Unplanned depreciation is primarily used to comply with special depreciation accounting rules in Germany and the Netherlands.

You also can use unplanned depreciation to handle unusual accounting situations in which you need to adjust the net book value and accumulated depreciation amounts for an asset without affecting its cost.

Enter unplanned depreciation amounts by asset in either the corporate or tax book for any current period during the useful life of an asset. When you enter unplanned depreciation, Oracle Assets immediately updates:

  • The year-to-date and life-to-date depreciation

  • The net book value of the asset

You can change the depreciation method after entering unplanned depreciation.

Unplanned Depreciation Expense

When entering unplanned depreciation expense:

  • The unplanned depreciation expense you enter must not exceed the current net book value of the asset.

    You can enter multiple unplanned depreciation amounts, both positive and negative, in a single period, as long as the net amount doesn't exceed the current net book value of the asset.

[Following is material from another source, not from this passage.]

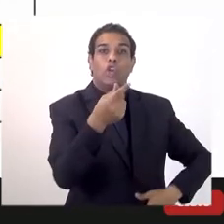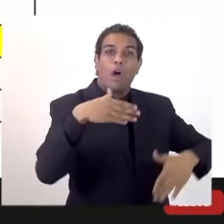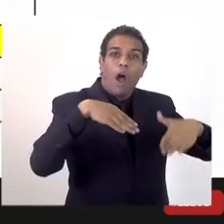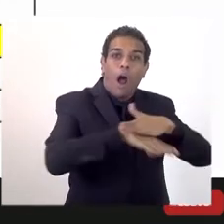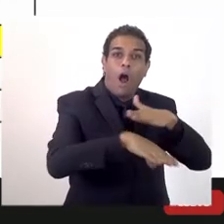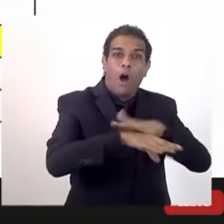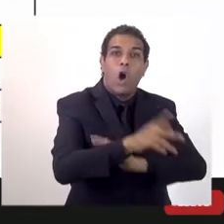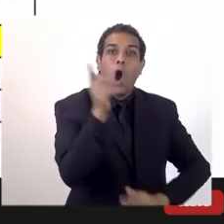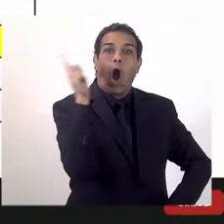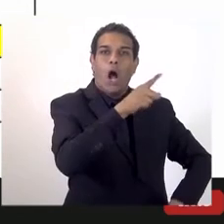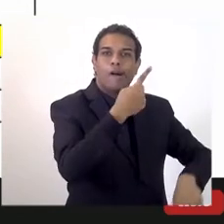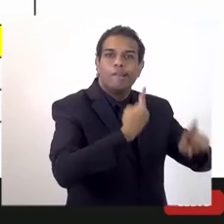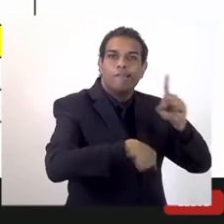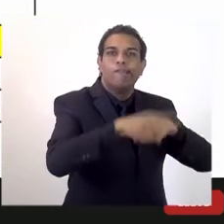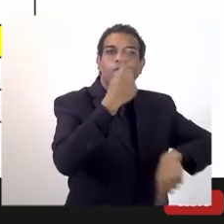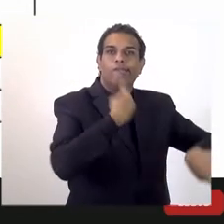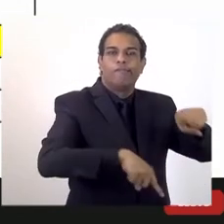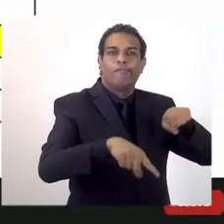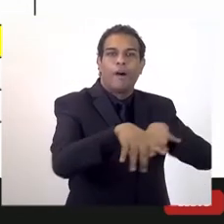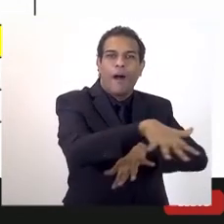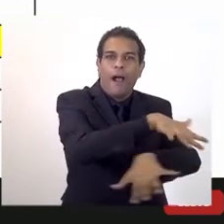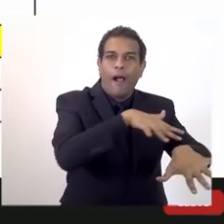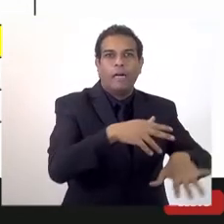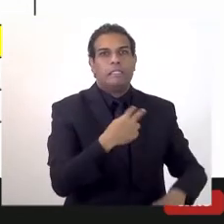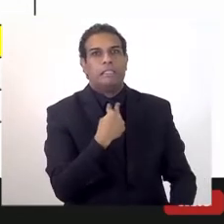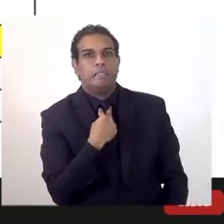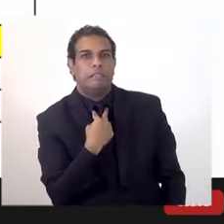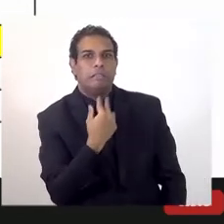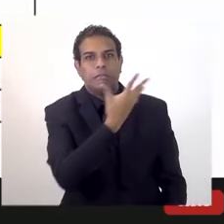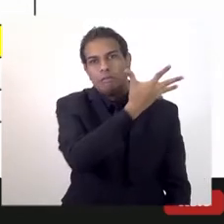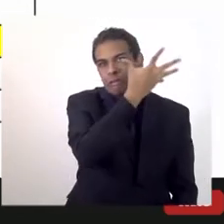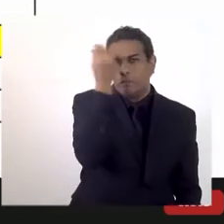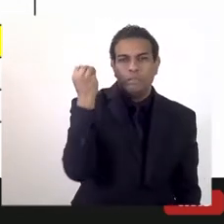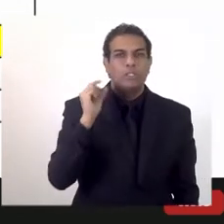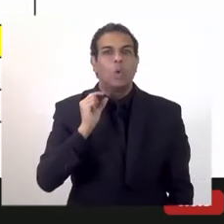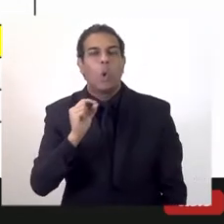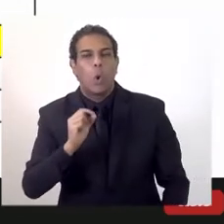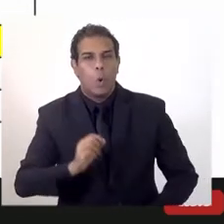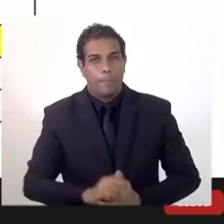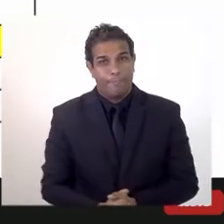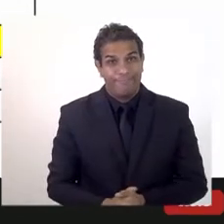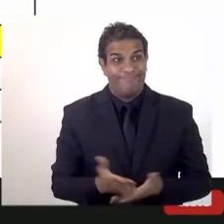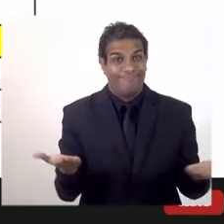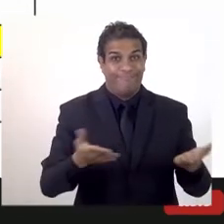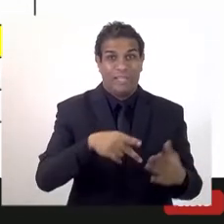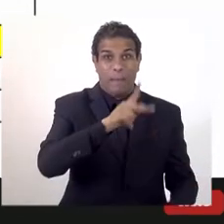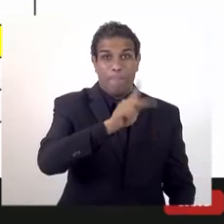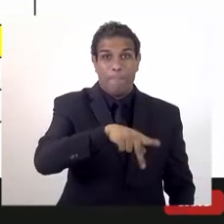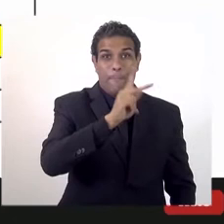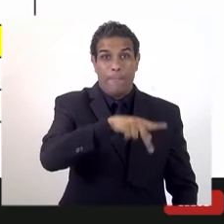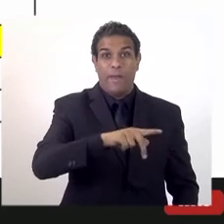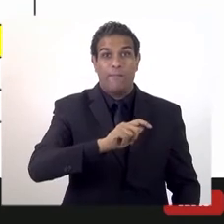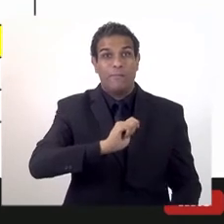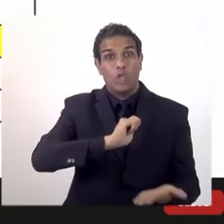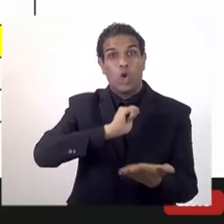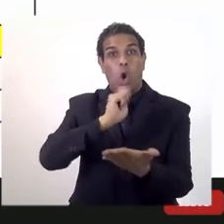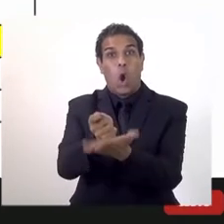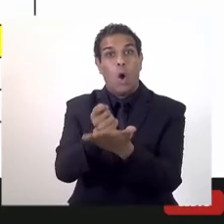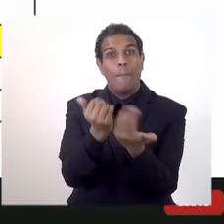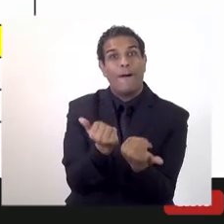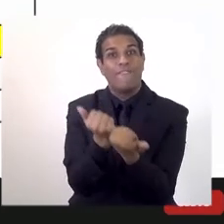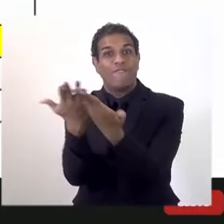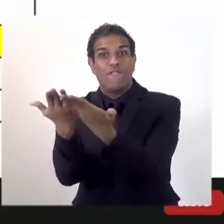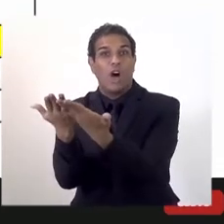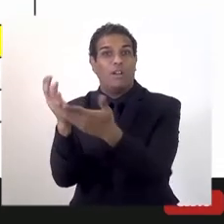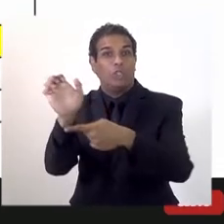levar a esse tipo de situação. A gente não pode continuar, por exemplo, com a Petrobras comprando fora do Estado do Rio de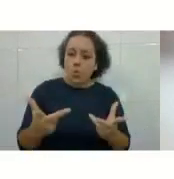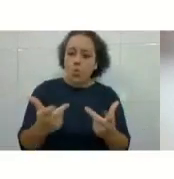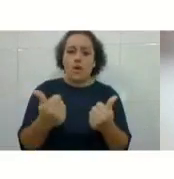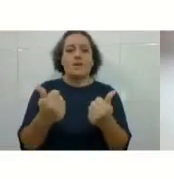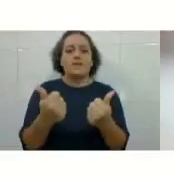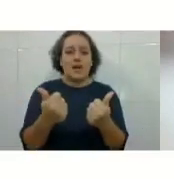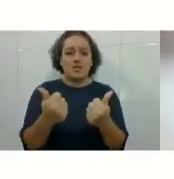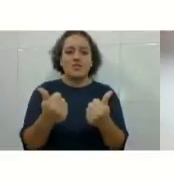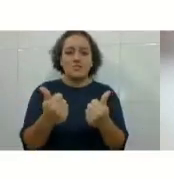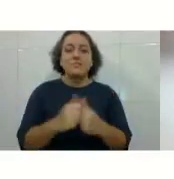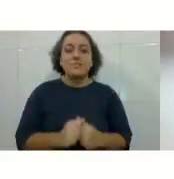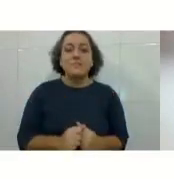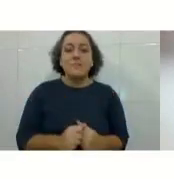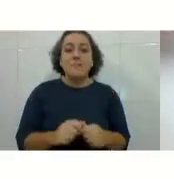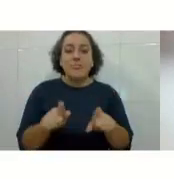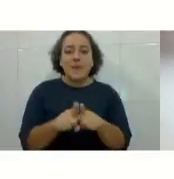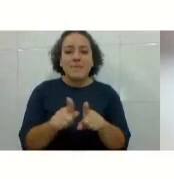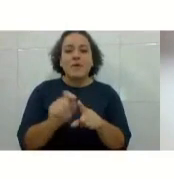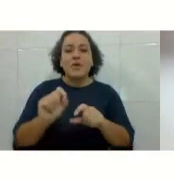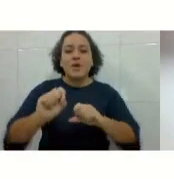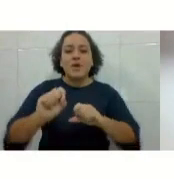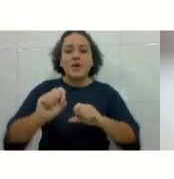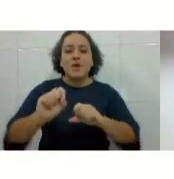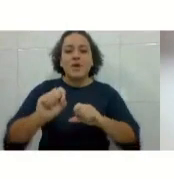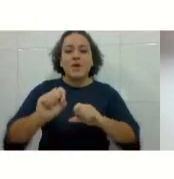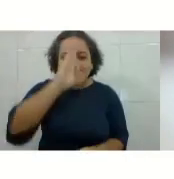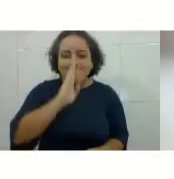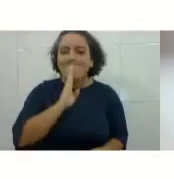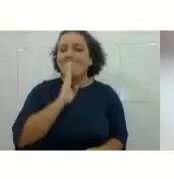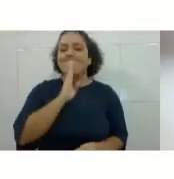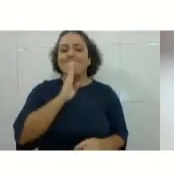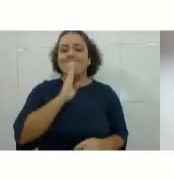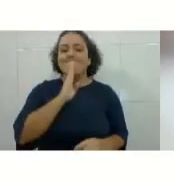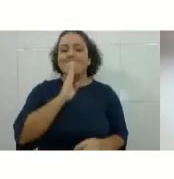né? Uma educação pública gratuita e de qualidade.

Thus, it's possible to enter unplanned amounts to back out depreciation taken in prior periods, including previously entered unplanned depreciation amounts.

  • Assets uses the unplanned depreciation amount, in addition to regular depreciation, to calculate depreciation for the period in which you entered the unplanned depreciation.

    When you create journal entries for the general ledger, Assets posts the expense due to unplanned depreciation to the selected account.

Assets uses the unplanned depreciation amount, in addition to regular depreciation, to calculate depreciation for the period in which you entered the unplanned depreciation. When you create journal entries for the general ledger, Assets posts the expense due to unplanned depreciation to the account you selected when you entered the unplanned depreciation for the asset.

Restrictions

When entering unplanned depreciation, keep in mind the following restrictions:

  • Expensed adjustments: You can't perform expensed adjustments to assets for which you have previously entered unplanned depreciation and have since amortized the amount. You can, however, perform expensed adjustments to the asset until you choose to amortize the unplanned depreciation amount.

  • Assets shared between balancing segments: You can't enter unplanned depreciation for assets shared between balancing segments. In other words, you can't allocate unplanned depreciation amounts to specific distributions of an asset. Assets posts the unplanned depreciation expense only to the depreciation expense account you enter.

  • Table-based depreciation methods: You can't enter unplanned depreciation for assets that use table-based depreciation methods. If you need to enter unplanned depreciation for an asset that depreciates using a table-based method, you must first change the depreciation method to a method that isn't table-based.

  • Prior period retirements: You can't perform prior period retirements to assets with unplanned depreciation amounts.

  • Mass changes: You can't perform a mass change to assets with unplanned depreciation amounts.